Your answer should be every line below that includes the word "right".

=== RECORDED INFORMATION ===

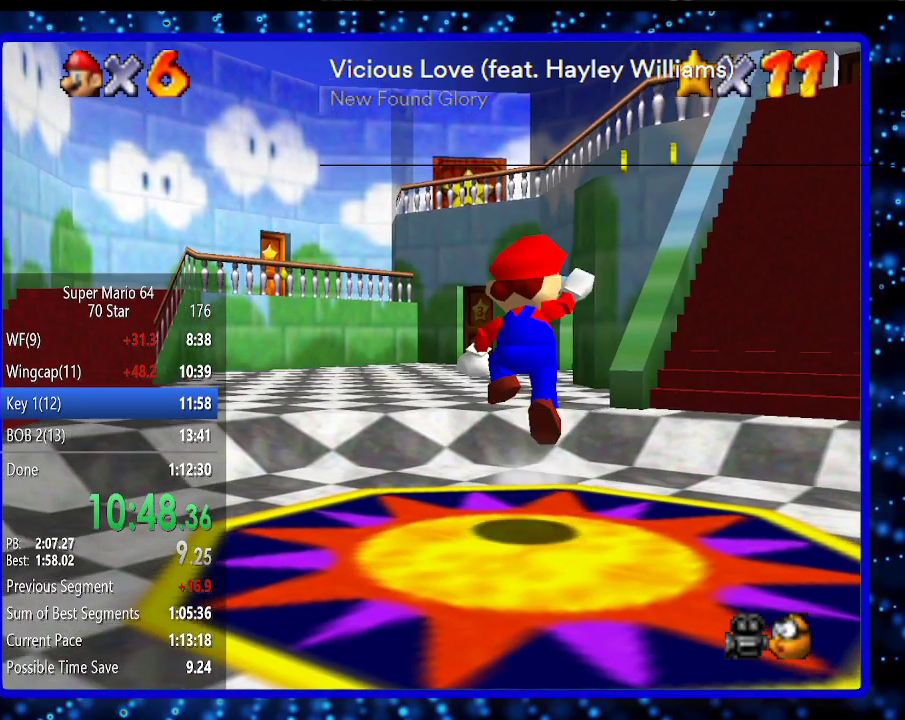
{"buttons": [], "left_stick": "up-right", "events": [[217, "A", "up"], [283, "left_stick", "up-right"]]}
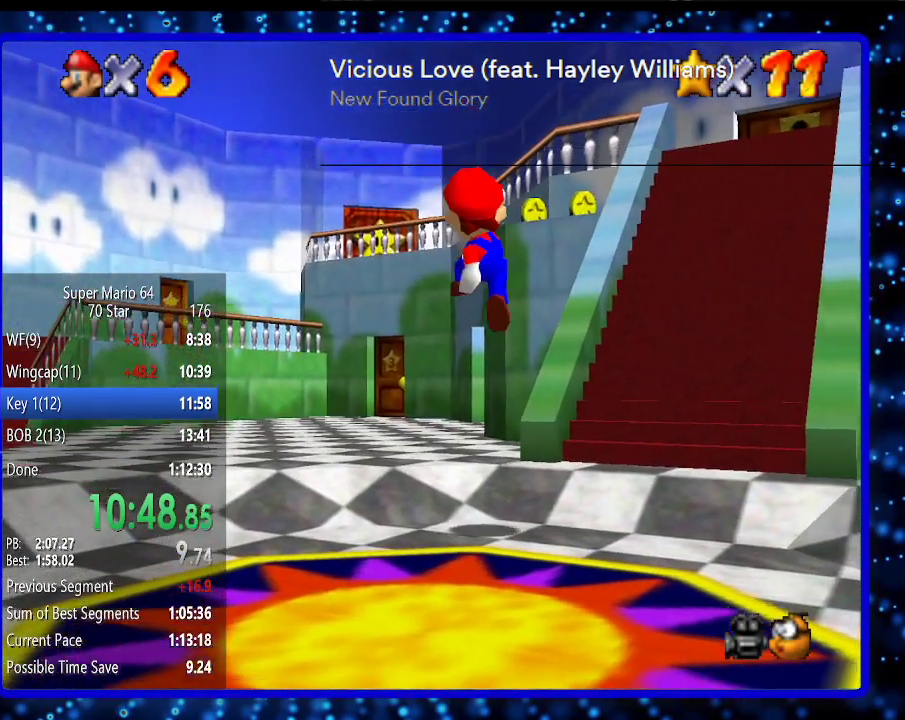
{"buttons": ["A"], "left_stick": "up-right", "events": [[267, "A", "down"]]}
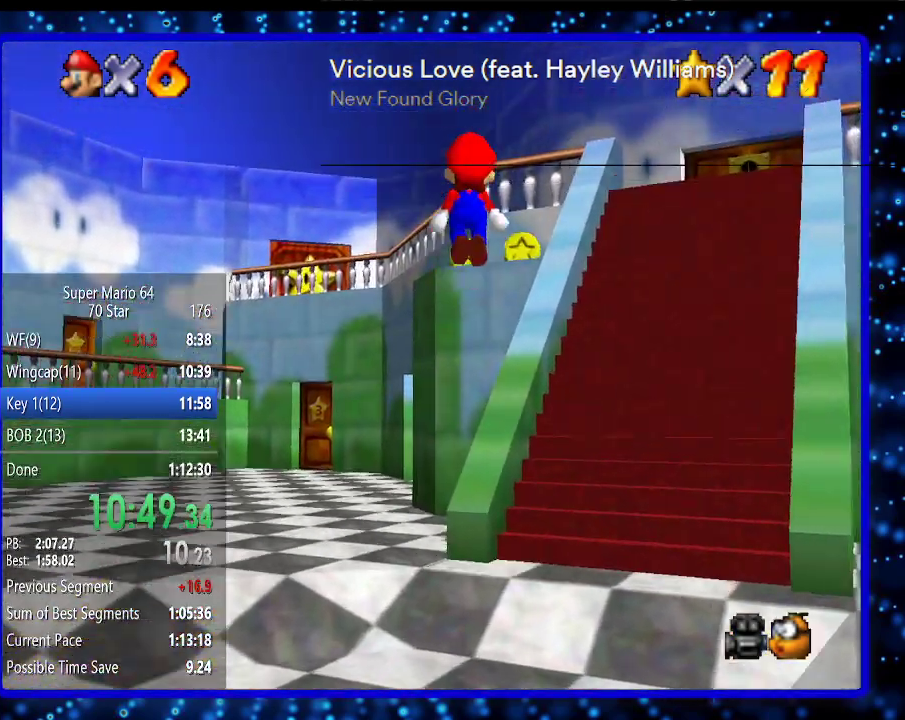
{"buttons": [], "left_stick": "up", "events": [[17, "A", "up"], [167, "left_stick", "up"], [367, "A", "down"], [450, "A", "up"]]}
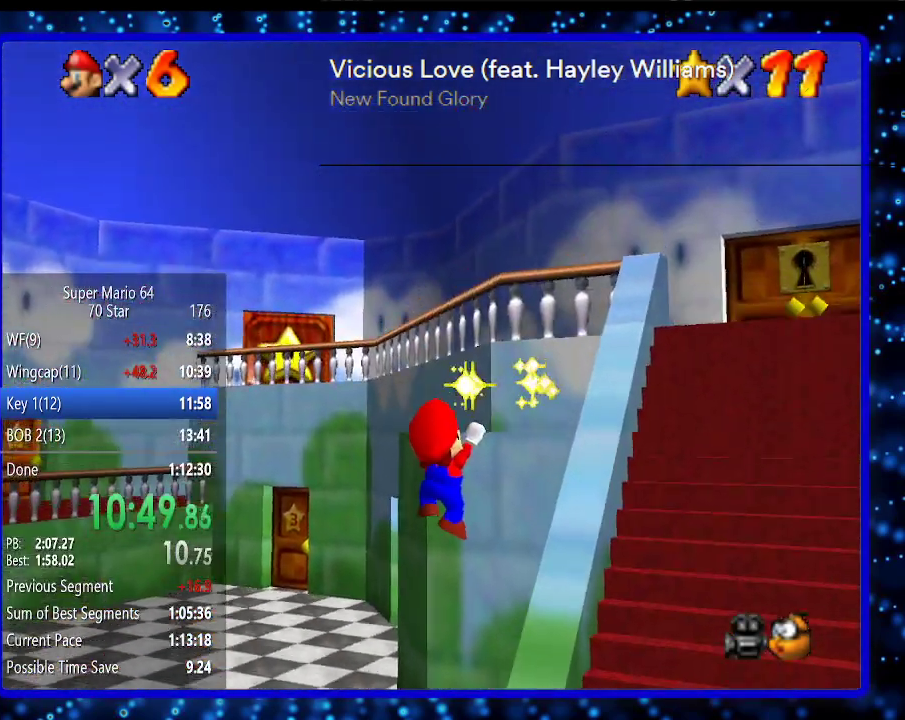
{"buttons": [], "left_stick": "up", "events": [[150, "A", "down"], [267, "A", "up"]]}
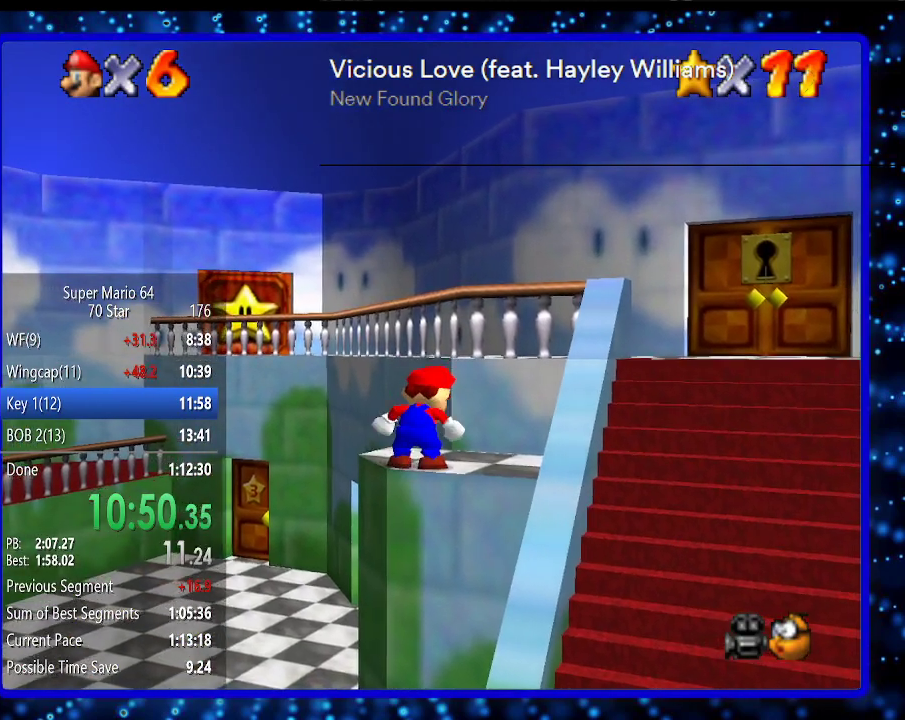
{"buttons": ["A"], "left_stick": "up", "events": [[300, "A", "down"]]}
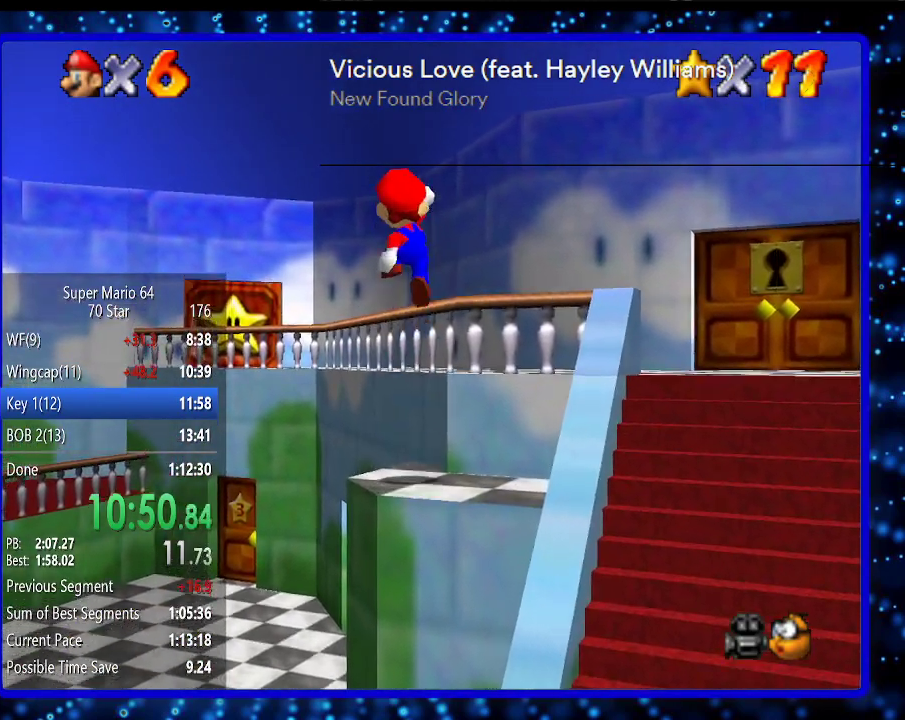
{"buttons": [], "left_stick": "up", "events": [[250, "B", "down"], [333, "A", "up"], [333, "B", "up"]]}
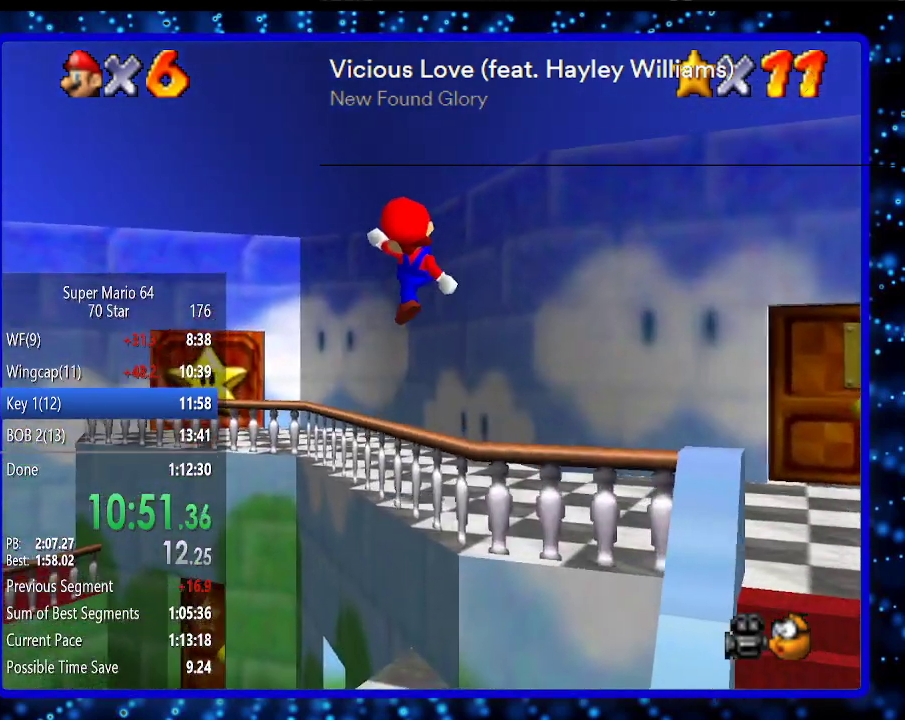
{"buttons": [], "left_stick": "up-left", "events": [[367, "left_stick", "up-left"]]}
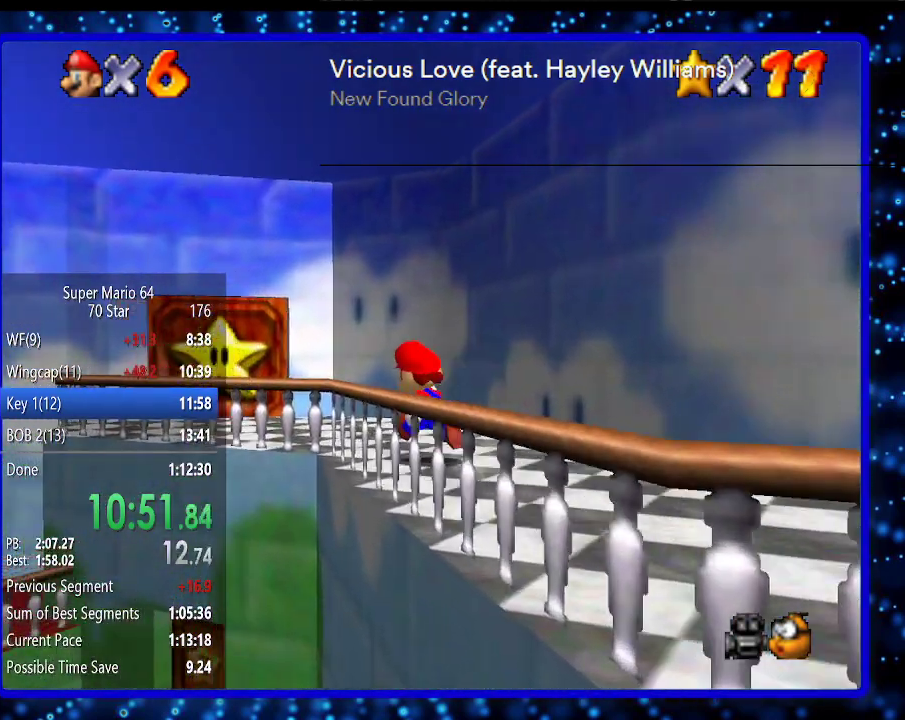
{"buttons": [], "left_stick": "down-right", "events": [[100, "B", "down"], [200, "B", "up"], [417, "left_stick", "down-right"]]}
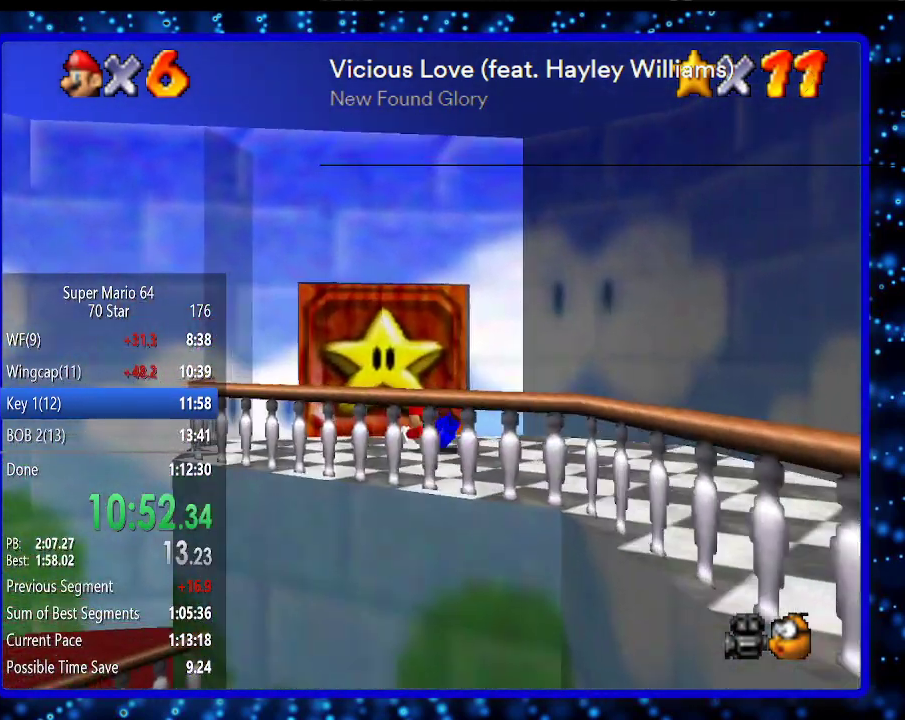
{"buttons": [], "left_stick": "up", "events": [[17, "B", "down"], [50, "A", "down"], [200, "A", "up"], [200, "B", "up"], [233, "left_stick", "up"]]}
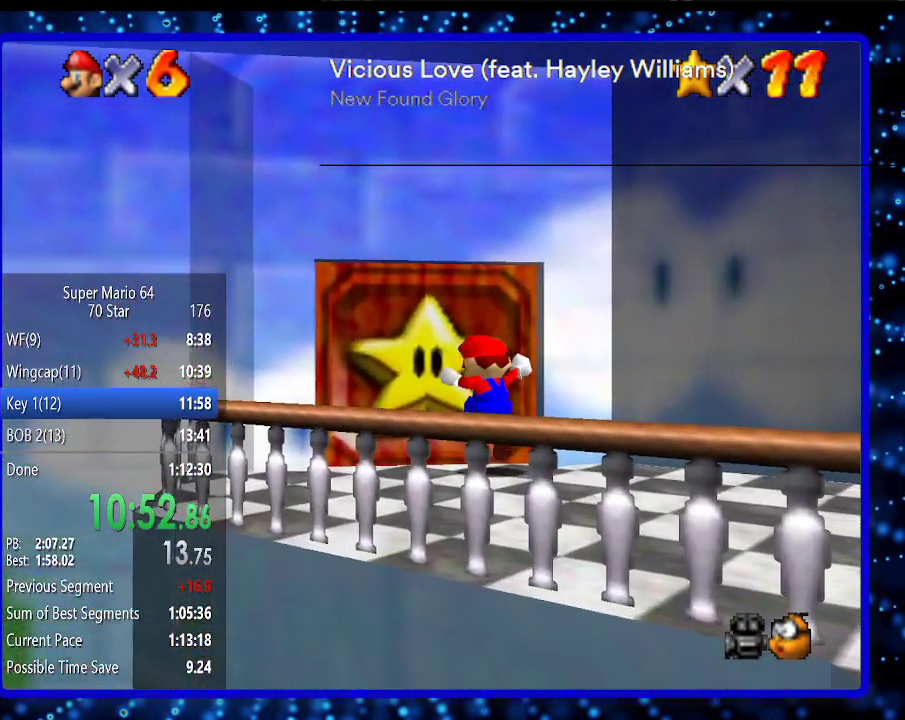
{"buttons": [], "left_stick": "center", "events": [[233, "R1", "down"], [300, "R1", "up"], [367, "left_stick", "center"], [383, "R1", "down"], [483, "R1", "up"]]}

===

→ **SOLUTION FOR THIS EXERCISE**
{"buttons": [], "left_stick": "up-right", "events": [[217, "A", "up"], [283, "left_stick", "up-right"]]}
{"buttons": ["A"], "left_stick": "up-right", "events": [[267, "A", "down"]]}
{"buttons": [], "left_stick": "down-right", "events": [[100, "B", "down"], [200, "B", "up"], [417, "left_stick", "down-right"]]}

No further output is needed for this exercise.